Le film commence. Nous sommes guidés par une voix-off qui nous donne les consignes à suivre au cours des 2h20 qui suivront. Cette voix, c'est celle du metteur en scène, Leos Carrax, que l'on retrouvera à nouveau quelque secondes plus tard, pour lancer cette fois-ci en images : l'introduction. En accord avec le récit du film, celle-ci optera pour un ton musical. Rythmée au son des instruments du groupe "Sparks", et de leur chanson "So May We Start". Cette dernière se délivre lors d'une marche enivrante du casting au travers des rues de Los Angeles. Ensorcelante, presque euphorisante, cette entrée assez sobre dans sa mise en scène fonctionne à merveille ! Avec ce prologue, c'est une véritable plongée dans les "abysses" de son monde que nous propose Carrax. Un dernier avertissement avant de nous envoyer au fin fond de son univers burlesque et musical. Juste avant de partir à la rencontre de la vie en apparence "idyllique", que partagent les deux amants du film...


En effet, durant les premières scènes de l'œuvre, c'est la beauté et l'alchimie du couple de stars qui nous sont projetées. Ils vivent une relation sans barrières, sans tabous, là où l'excès n'existe pas et où la presse n'est qu'un public de plus pour les complimenter sur leur romance. "We love each other so much" n'est que la transcription musicale de cette union en apparence parfaite. Le comédien de stand-up et la cantatrice profitent avec fougue et sensibilité de cet amour qu'ils idolâtrent. Or, rapidement, un malaise que l'on ne peut considérer comme anodin, apparaît. Et ce, dès la première scène importante du film. Cette scène, c'est l'entrée suivit du spectacle d'Adam Driver dans son rôle de comédien acclamé. A partir de son sketch, qui pourrait d'ailleurs paraître gênant au premier abord, l'artiste n'a pas peur d'exposer son égocentrisme, en ne parlant que de lui et de son couple. De plus, son public, intelligemment transformé en une sorte de section psychologique réceptrice, lui répond toujours de la façon musicale la plus flatteuse qui soit, ce qui ne fait que renforcer son égo. On notera d'ailleurs le nom du protagoniste : "Henry McHenry", qui renvoie directement à cet égo de soi par dessus soi. Le personnage d'Adam Driver, crée ainsi toute suite pour le spectateur : une sorte de méfiance. On sait qu'il ne tourne pas rond. On devine que c'est de lui que découlera l'éboulement progressif de l'histoire. D'ailleurs, si on reste ancré dans la réalité, on pourrait de suite théoriser sur une potentielle schizophrénie le possédant. Mais nous sommes bien dans l'univers de monsieur Leos Carrax, alors ne théorisons pas trop. Laissons nous plutôt porter par le baroque de ce qu'il nous réserve...

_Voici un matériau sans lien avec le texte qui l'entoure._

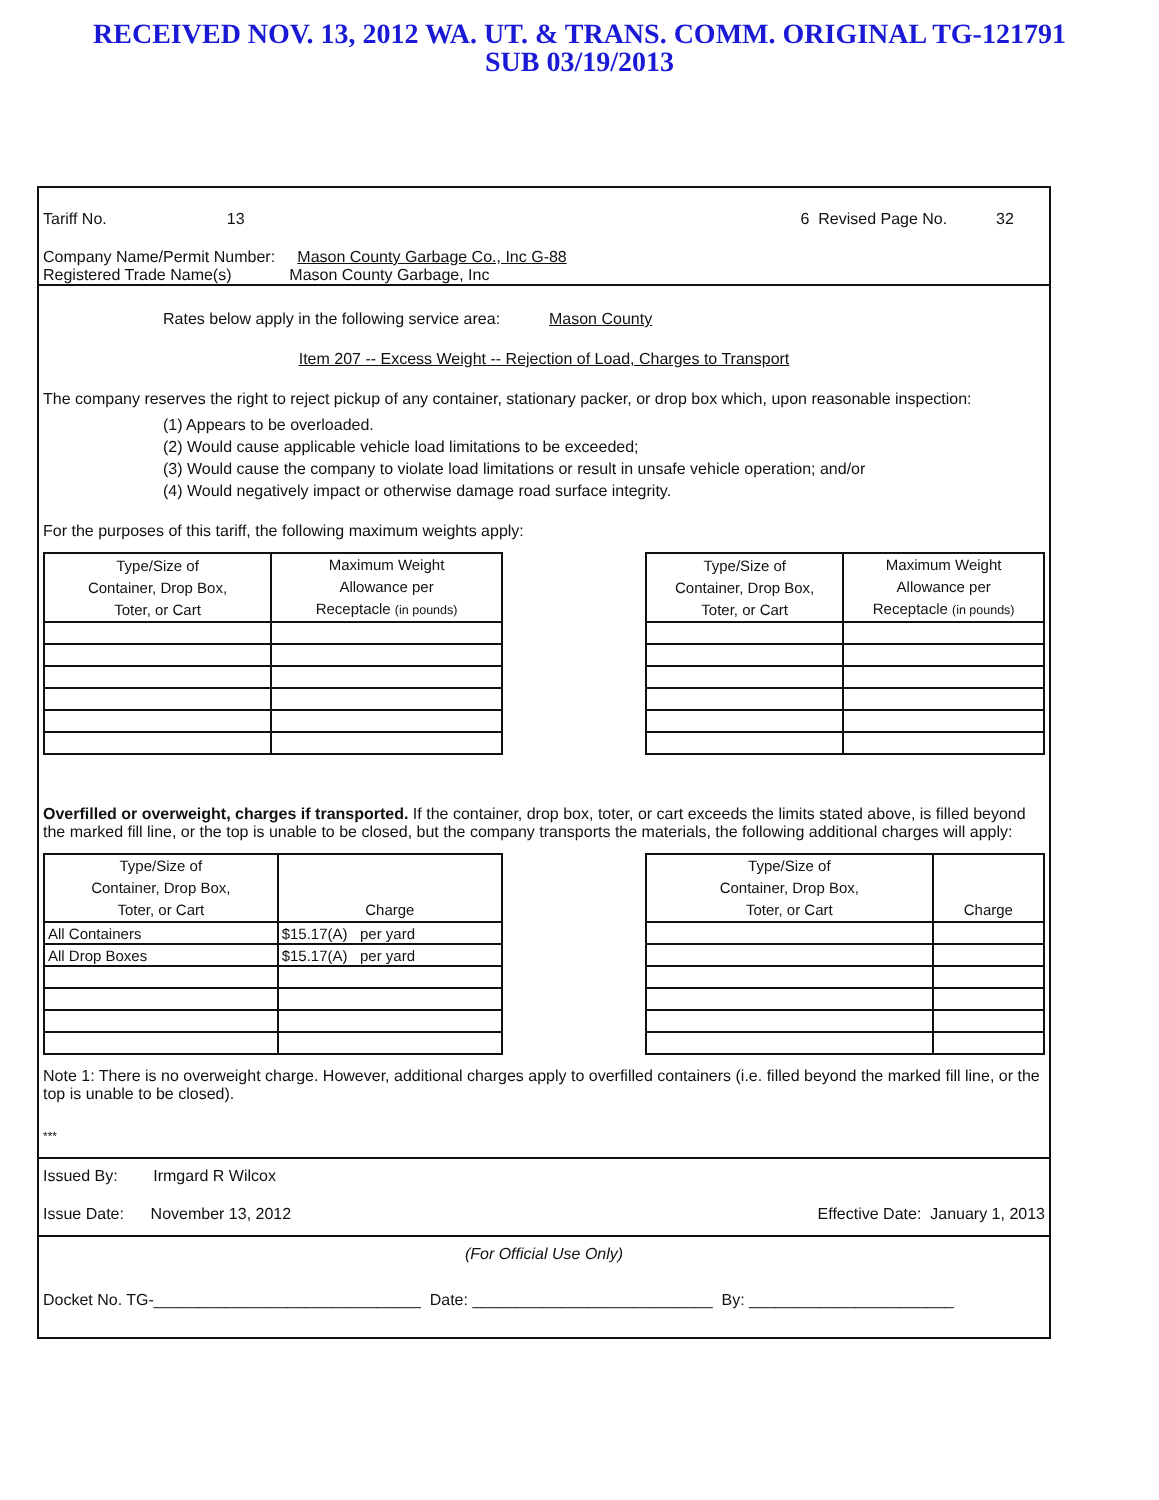RECEIVED NOV. 13, 2012 WA. UT. & TRANS. COMM. ORIGINAL TG-121791
SUB 03/19/2013
Tariff No. 13 6 Revised Page No. 32
Company Name/Permit Number: Mason County Garbage Co., Inc G-88
Registered Trade Name(s) Mason County Garbage, Inc
Rates below apply in the following service area: Mason County
Item 207 -- Excess Weight -- Rejection of Load, Charges to Transport
The company reserves the right to reject pickup of any container, stationary packer, or drop box which, upon reasonable inspection:
(1) Appears to be overloaded.
(2) Would cause applicable vehicle load limitations to be exceeded;
(3) Would cause the company to violate load limitations or result in unsafe vehicle operation; and/or
(4) Would negatively impact or otherwise damage road surface integrity.
For the purposes of this tariff, the following maximum weights apply:
| Type/Size of Container, Drop Box, Toter, or Cart | Maximum Weight Allowance per Receptacle (in pounds) |
| --- | --- |
| Type/Size of Container, Drop Box, Toter, or Cart | Maximum Weight Allowance per Receptacle (in pounds) |
| --- | --- |
Overfilled or overweight, charges if transported. If the container, drop box, toter, or cart exceeds the limits stated above, is filled beyond the marked fill line, or the top is unable to be closed, but the company transports the materials, the following additional charges will apply:
| Type/Size of Container, Drop Box, Toter, or Cart | Charge |
| --- | --- |
| All Containers | $15.17(A) per yard |
| All Drop Boxes | $15.17(A) per yard |
| Type/Size of Container, Drop Box, Toter, or Cart | Charge |
| --- | --- |
Note 1: There is no overweight charge. However, additional charges apply to overfilled containers (i.e. filled beyond the marked fill line, or the top is unable to be closed).
***
Issued By: Irmgard R Wilcox
Issue Date: November 13, 2012 Effective Date: January 1, 2013
(For Official Use Only)
Docket No. TG-______________________________ Date: ___________________________ By: _______________________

Vient ensuite le portrait de Marion Cotillard, "Ann", cantatrice d'opéra aux airs, avouons-le, beaucoup plus sages et angéliques. La phrase prononcé au cours du premier échange diégétique entre les amants, où Henry dit avoir "tué" son public, et Ann l'avoir "sauvé", renvoie pour le coup directement à cette antithèse du démon cupide et de l'ange innocent. Mais trêve d'analyse. Le film de Carrax est de toute façons rempli de métaphores, toutes plus ou moins subtiles, alors arrêtons nous ici (pour le moment). Car sinon oui, on a bien cette interprétation de l'art qui est mise en abîme : avec l'art on peut dire ce que l'on veut, sans risquer de se faire tuer (ce qui induit par conséquent que l'on "peut tuer"), comme on peut à l'inverse sauver et secourir dans le même principe. Bref, le couple se retrouve tous deux, contemplés si ce n'est vénérés par les médias, qui comme dit plus haut constituent un bonus de popularité quant à la reconnaissance qu'ils recherchent.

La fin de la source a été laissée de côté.